Mr Farmer said he was warned before the fire. “They told us over three years: ‘You’re a nigger, you’re a nigger; we’re going to burn you down’. Again and again they told us this. They told us three weeks before they did it, we’re going to do it.

“They use racism because they want us to move on; they want our land.

“But my issue here is not racism, it’s how people are treated as outsiders in beautiful locations.

The Hope Project site in north Cornwall

The Hope Project site in north Cornwall

“It’s impossible to get to a rock and climb up it with a gang of kids, who are extra lively, extra colourful, extra noisy as kids are, and you’re trying to go up a rock with them or get to a crag with them and the people who are there already are giving them funny looks.”

The police investigated the fire at the couple’s stables.

A spokesperson for Devon and Cornwall Constabulary said: “Police were called after reports of a barn fire in St Agnes in the early hours of 8 January.

“The fire was put out and no-one suffered any injuries.

“Following the fire, which was treated as suspicious, an allegation that the incident was a racially aggravated arson was made.

“Police have conducted a thorough and lengthy investigation and spoken to a number of people as part of the enquiry. Police will continue to follow up any new leads and information.”

Mr Farmer says, however, that he has contacted police 35 times, including one incident where he reported that one of his neighbours had shot him with a stun gun, fired pepper in his face and said: “Nigger, we’re going to burn you down.”

But he says the police are not recording the incidents properly as racial offences. “If they shout ‘nigger’ out of the window as they try to run me over, I consider that as racist.”

“I say it’s complete poppycock.

“The police are full of empty words.”

Mr Farmer says he is surprised that he has been turned into what people are calling a climbing activist.

The climber was tackling E4 routes at his peak

The climber was tackling E4 routes at his peak

“I have now turned into a fellow that fights for the right of kids to go climbing. But I thought I was a fellow who took kids climbing.

“I’m sick of fighting for the right for kids to go climbing. I just want to take them climbing,” he said.

“I would like us to be able to walk down the street, with a group of kids and we would like people to smile, and nod their heads; and we would nod our heads.”

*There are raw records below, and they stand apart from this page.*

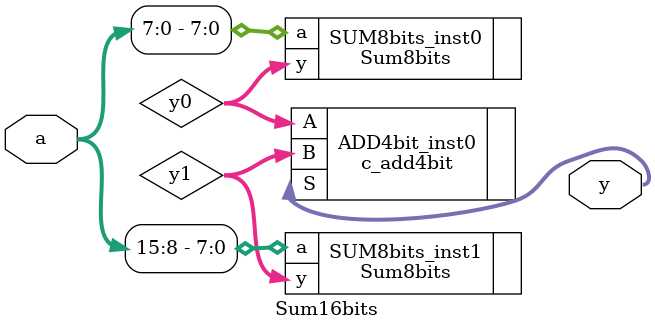
<source format=v>
`timescale 1ns / 1ps


module Sum16bits(
    input [15:0] a,
    output [4:0] y
    );
    wire [3:0] y0;
    wire [3:0] y1;
Sum8bits SUM8bits_inst0(
    .a(a[7:0]), // 8bit in
    .y(y0)        // 4bit out
); 
Sum8bits SUM8bits_inst1(
    .a(a[15:8]), // 8bit in
    .y(y1)
); 
c_add4bit ADD4bit_inst0 (
  .A(y0),  // input wire [3 : 0] A
  .B(y1),  // input wire [3 : 0] B
  .S(y)  // output wire [4 : 0] S
  
);


endmodule

</source>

He said the council and the police should work to make the outdoors inclusive, not exclusive as he sees the area around St Agnes.

Mr Farmer has had a great deal of support from fellow climbers across the country, through the UKClimbing forums.

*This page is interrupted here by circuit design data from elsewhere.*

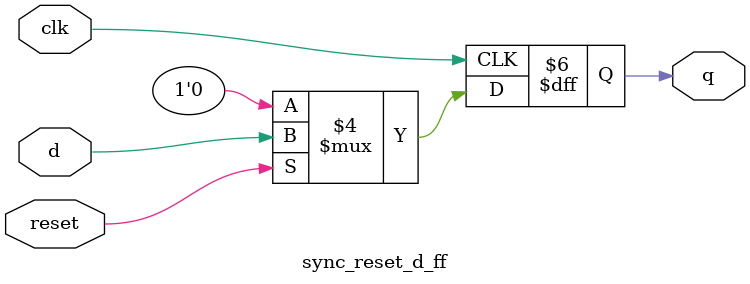
<source format=v>
module sync_reset_d_ff(d, clk, reset, q);
input d,clk,reset;
output reg q;

always@(posedge clk)
begin
        if(!reset)
                q<=0;
        else
                q<=d;
end

endmodule    
</source>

He has had offers of money and gear from people he has never met.

“But I’ve spent all week saying to people: please don’t send me cash.”

He also said people had rung him to say they had collected gear for him at climbing walls, but he is worried that people would question his motives.

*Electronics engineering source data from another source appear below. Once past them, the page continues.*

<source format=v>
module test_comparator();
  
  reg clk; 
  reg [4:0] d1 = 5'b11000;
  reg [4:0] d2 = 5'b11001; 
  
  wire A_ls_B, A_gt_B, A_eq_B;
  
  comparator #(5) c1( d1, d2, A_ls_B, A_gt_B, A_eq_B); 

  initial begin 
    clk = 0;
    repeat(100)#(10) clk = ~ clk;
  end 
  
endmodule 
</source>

Nevertheless, people have turned up with vanloads of gear, including a man who had driven down from Sheffield after collecting from equipment from climbers.

But despite the attacks on Mr Farmer, his partner and his daughter, he has one message for the people who want to drive him out of town: “We are not going. I’m staying here, even if I stay here on my knees. It might take us longer to do what we’ve got to do, but at the end of the day, Cornwall is not Russia.”